I am trying to find the intersect between two list columns in a data.table object which I import into R. I replicate the data.table below, with the exact same values:
DT_1 <- data.table(
ego = as.integer(c(128320, 128320)),
list_ego = list(as.integer(c(1,4)), as.integer(c(1,4))),
alter = as.integer(c(48259, 167757)),
list_alter = list(as.integer(c(4,3,1,5)), as.integer(c(3,1,4,5)))
)
I then run the code below and get an error message:
> DT_1[, shared_list := mapply(FUN = intersect, list_ego, list_alter)]

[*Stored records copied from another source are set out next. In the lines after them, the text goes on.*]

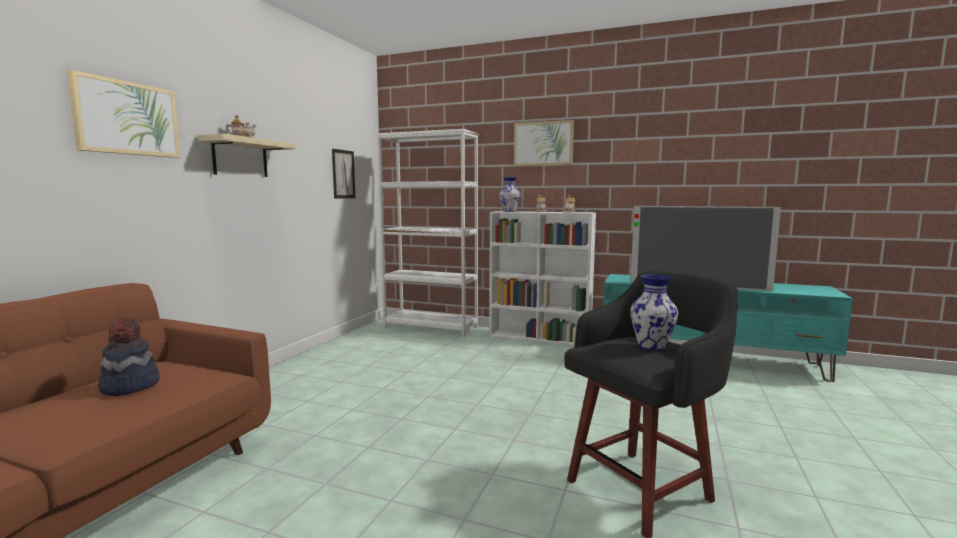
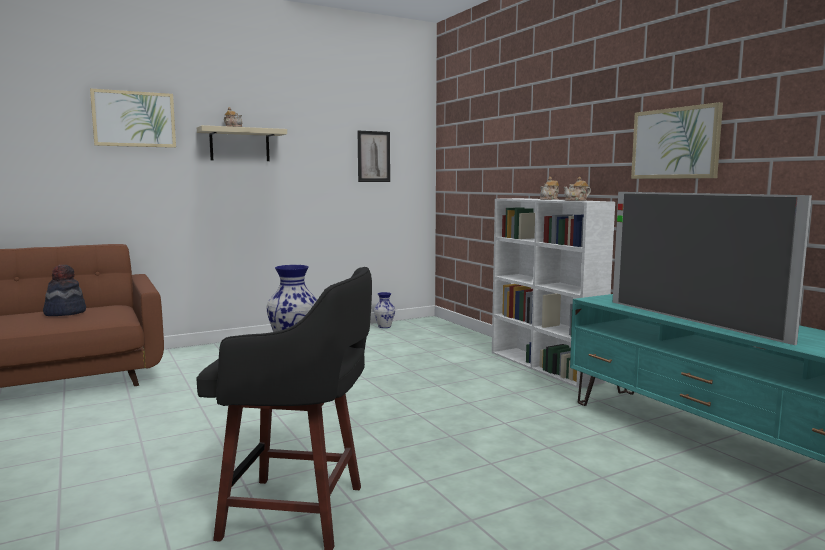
camera: 40 degrees right, 0 degrees up
(431, 327) = (453, 333): white bookcase -> none
(509, 211) = (517, 198): vase -> vase (384, 326)
(543, 144) = (567, 108): picture -> picture (675, 143)

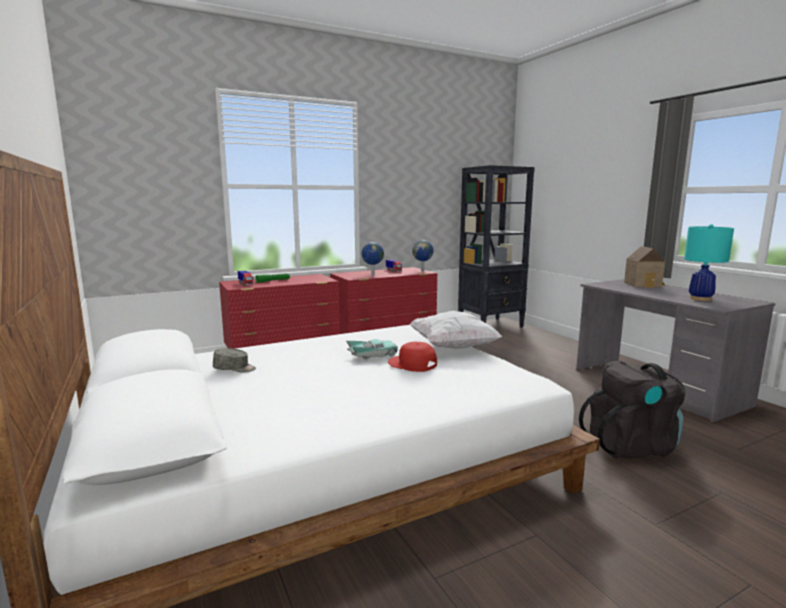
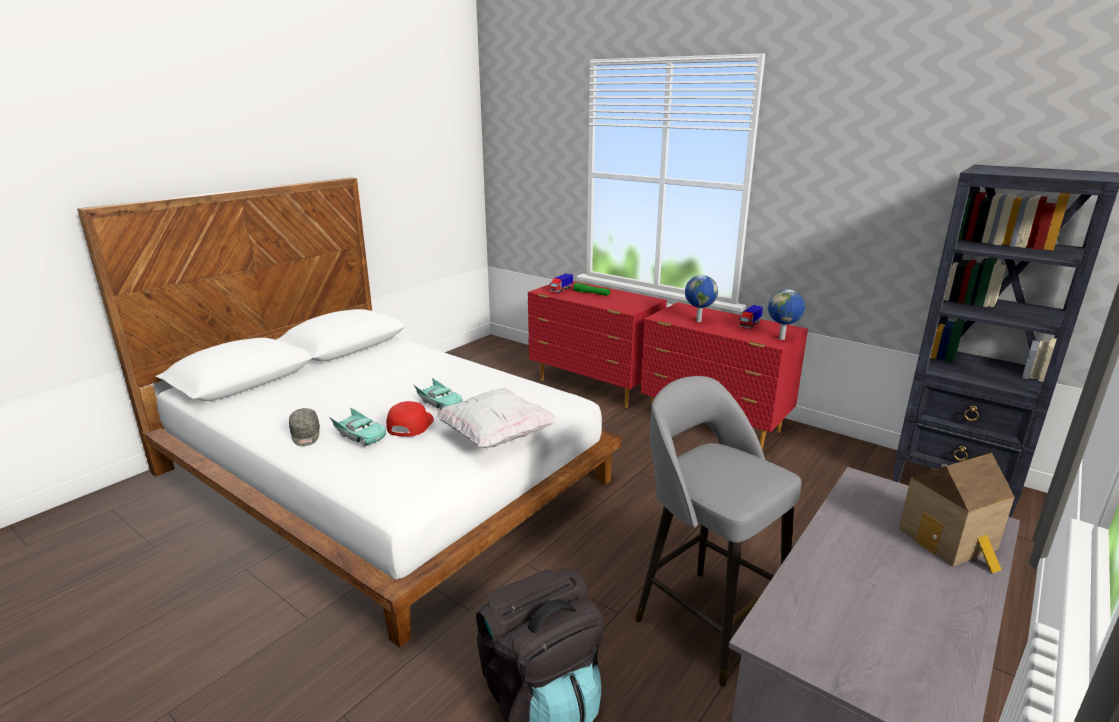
camera: 65 degrees right, 10 degrees up
(234, 369) = (372, 363): grey cap -> grey cap (305, 435)
(417, 381) = (360, 435): none -> turquoise toy car
(573, 392) = (706, 620): none -> grey stool
(700, 299) = (856, 617): turquoise table lamp -> none

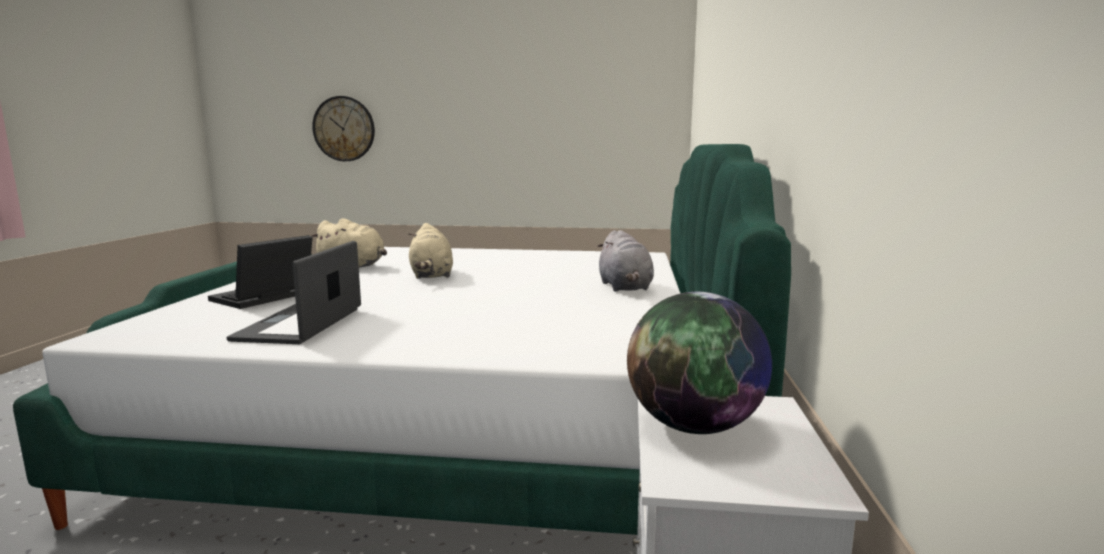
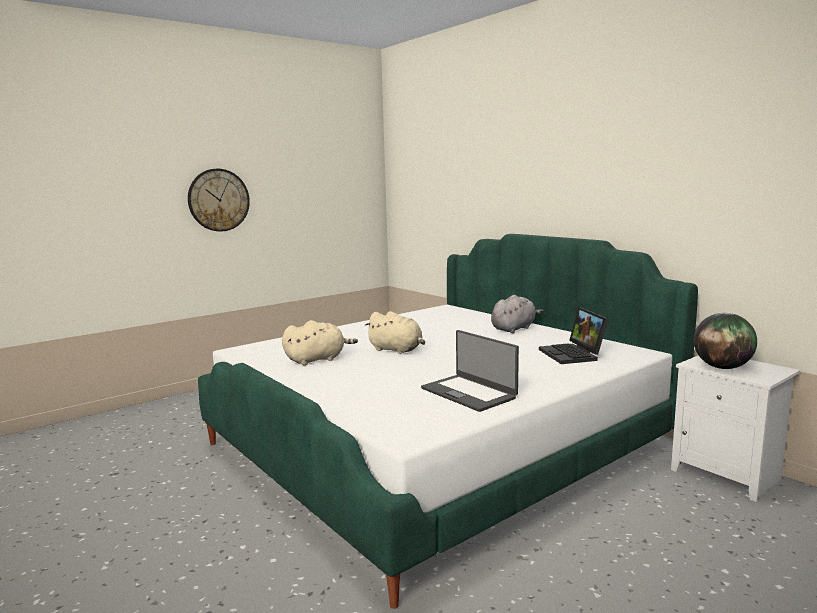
camera: 45 degrees left, 0 degrees up
(263, 298) = (373, 392): laptop -> laptop (573, 355)
(344, 129) = (85, 230): wall clock -> wall clock (218, 200)
(625, 287) = (514, 328): grey plush toy -> grey plush toy turned 75 degrees counterclockwise

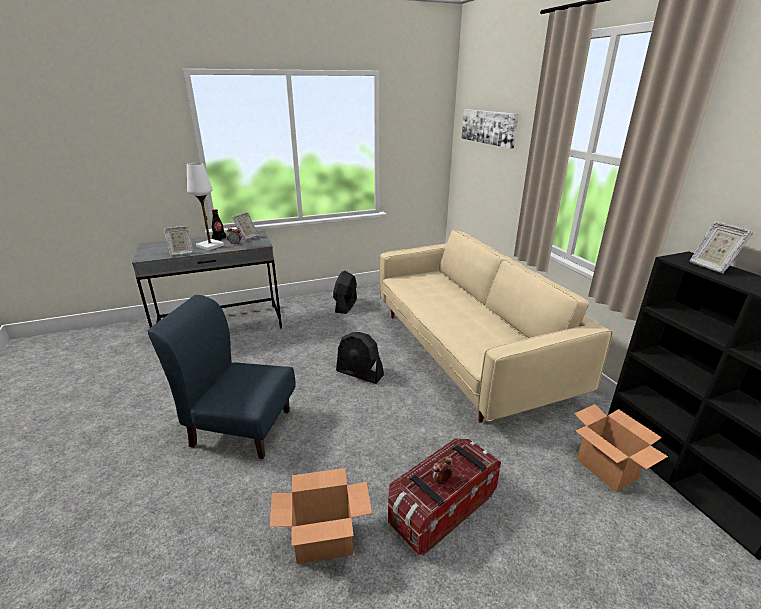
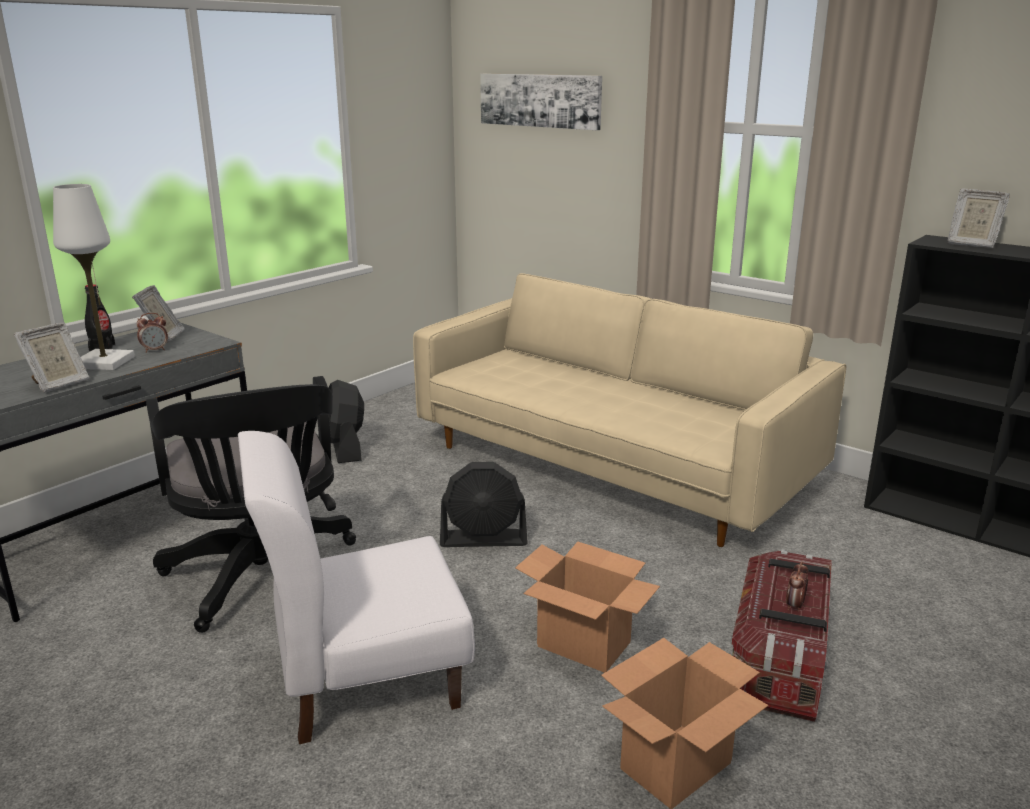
camera: 30 degrees left, 5 degrees down
(241, 427) = (366, 679): blue chair -> white chair
(251, 362) = (264, 580): none -> black office chair
(607, 469) = (908, 548): cardboard box -> cardboard box (585, 644)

Error in `[.data.table`(DT_1, , `:=`(shared_list, mapply(FUN = intersect, :
Supplied 4 items to be assigned to 2 items of column 'shared_list'. If you wish to 'recycle' the RHS please use rep() to make this intent clear to readers of your code.
In addition: Warning message:
In `[.data.table`(DT_1, , `:=`(shared_list, mapply(FUN = intersect, :
2 column matrix RHS of := will be treated as one vector
Strangely enough, the same code works when I use other values:
> DF_2 <- data.table(
+ ego = as.integer(c(1, 1)),
+ list_ego = list(as.integer(c(100,200)), as.integer(c(100,200))),
+ alter = as.integer(c(2, 3)),
+ list_alter = list(as.integer(c(100, 300)), as.integer(c(200, 300)))
+ )
> DF_2[, shared_list := mapply(FUN = intersect, list_ego, list_alter)]
> DF_2
ego list_ego alter list_alter shared_list
1: 1 100,200 2 100,300 100
2: 1 100,200 3 200,300 200
I need to have this code work for all values, as I will use it in a loop over many csv imported data.table objects.
The clue is in the error message. Use SIMPLIFY = FALSE
to avoid results being converted to a matrix when possible:
DT_1[, shared_list := mapply(FUN = intersect, list_ego, list_alter, SIMPLIFY = FALSE)]
# ego list_ego alter list_alter shared_list
# <int> <list> <int> <list> <list>
# 1: 128320 1,4 48259 4,3,1,5 1,4
# 2: 128320 1,4 167757 3,1,4,5 1,4
You can also use Map()
:
DT_1[, shared_list := Map(f = intersect, list_ego, list_alter)]